Davos: The UN nuclear chief said on Thursday that Iran should fully disclose its nuclear programmes at the same time the US starts dialogue with Tehran without preconditions. Iran's foreign minister said President Barack Obama must declare how his policies will differ from former President George Bush's.

The manoeuvring over possible US Iranian dialogue came as Mohammad Al Baradei welcomed Obama's statements that the new US administration was willing to talk to Iran after the Bush administration's refusal to deal with Tehran.

In an interview on Tuesday, Obama condemned Iran's threats to destroy Israel and its alleged pursuit of nuclear weapons, but added: "It is important for us to be willing to talk to Iran, to express very clearly where our differences are, but where there are potential avenues for progress."

"That is the way to go," Al Baradei said at the World Economic Forum in Davos. "It is long overdue." "Iran should answer technical questions from the IAEA and the dialogue should start without preconditions," Al Baradei said in the presence of Iran's Foreign Minister Manouchehr Mottaki.
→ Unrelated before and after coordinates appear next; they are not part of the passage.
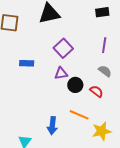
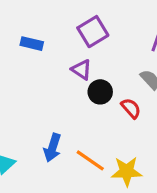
purple triangle: (61, 73) -> (82, 70), turned 32
orange line: (79, 115) -> (90, 160), moved

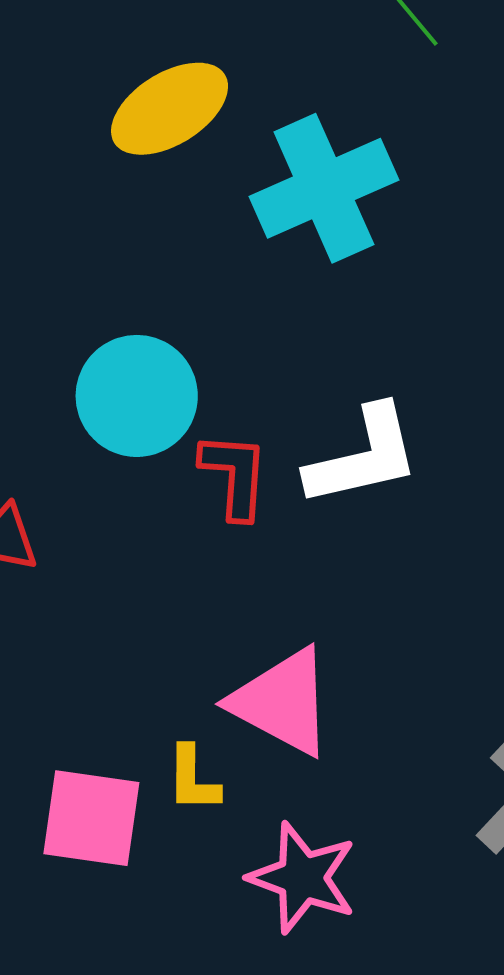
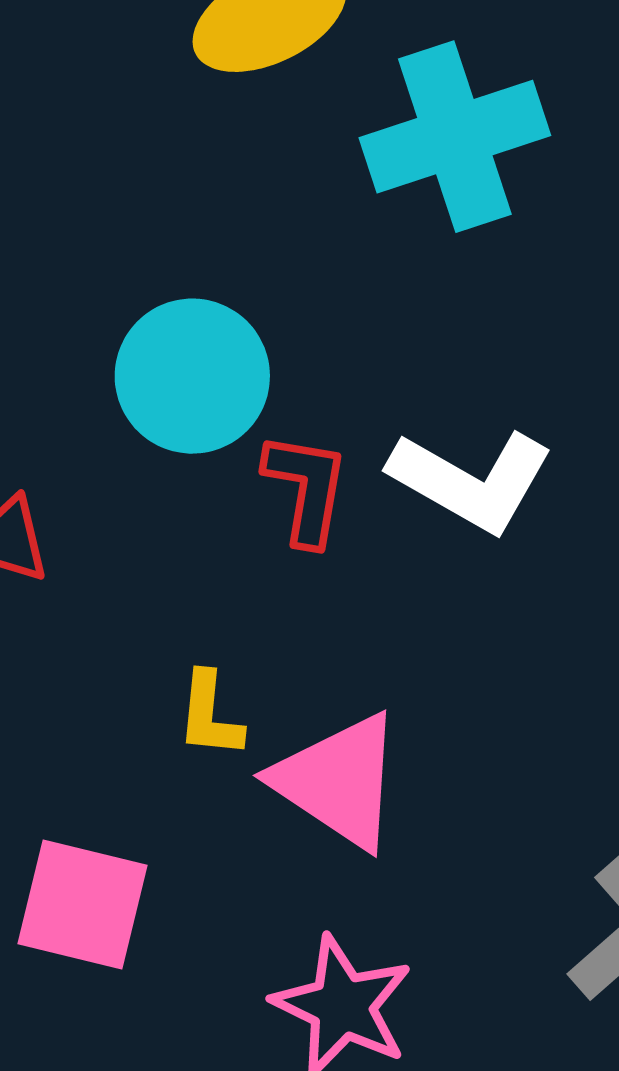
white L-shape: (363, 456) -> (471, 481), turned 37
yellow L-shape: (193, 779) -> (210, 715), moved

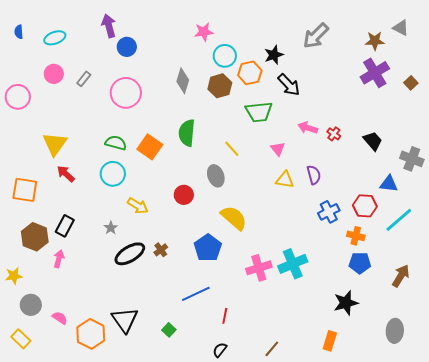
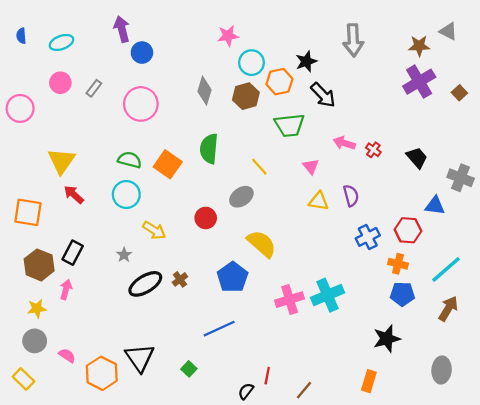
gray arrow: (316, 36) -> (353, 40), turned -48
gray ellipse: (216, 176) -> (241, 197), turned 75
cyan line: (399, 220) -> (446, 269), moved
yellow star: (14, 276) -> (37, 309), moved
red line: (225, 316) -> (267, 376), moved

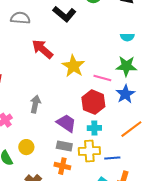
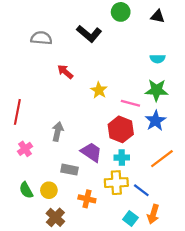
red arrow: (42, 49) -> (65, 72), size x0.7
yellow star: (73, 66) -> (99, 90), size x0.7
gray rectangle: (64, 146) -> (70, 170), moved
yellow circle: (26, 147) -> (49, 190), moved
blue line: (112, 158) -> (141, 190), turned 42

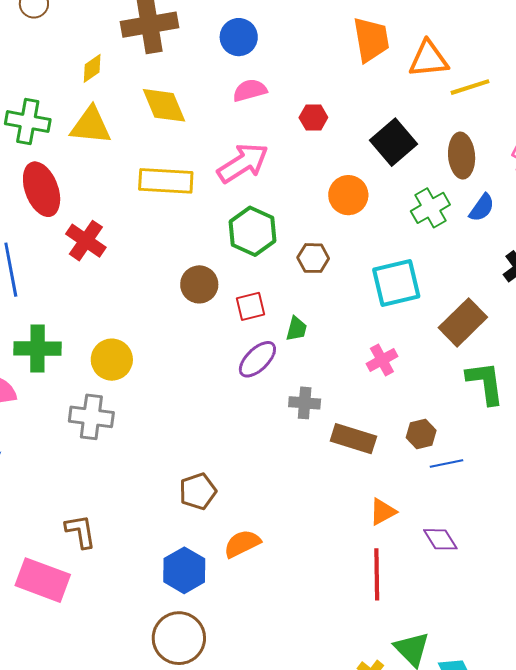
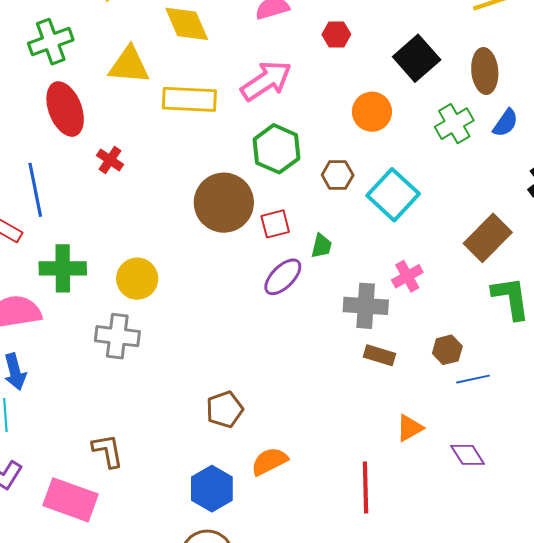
green cross: (28, 122) -> (51, 42), turned -30
yellow triangle: (91, 126) -> (129, 65), moved
red cross: (86, 241) -> (110, 160), size x0.7
cyan square: (396, 283) -> (393, 195), moved, turned -33
brown circle: (199, 284) -> (224, 203), size x1.6
gray cross: (305, 403) -> (366, 306), moved, size x1.4
brown rectangle: (353, 439) -> (380, 355), size x0.7
red line: (377, 574) -> (365, 487), moved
Al Baradei, who heads the International Atomic Energy Agency, went further than the UN Security Council - where the US has veto power. The council has demanded in several resolutions that Iran halt uranium enrichment as a condition for talks on its nuclear program.

Mottaki refused to say whether his government would engage the Obama administration or answer all questions from the IAEA. Instead, he said, Obama "should say which Bush policies he disagrees with," he should apologise for the US bombing of Hiroshima and Nagasaki in World War II, and his administration should stop talking to the world and instead listen.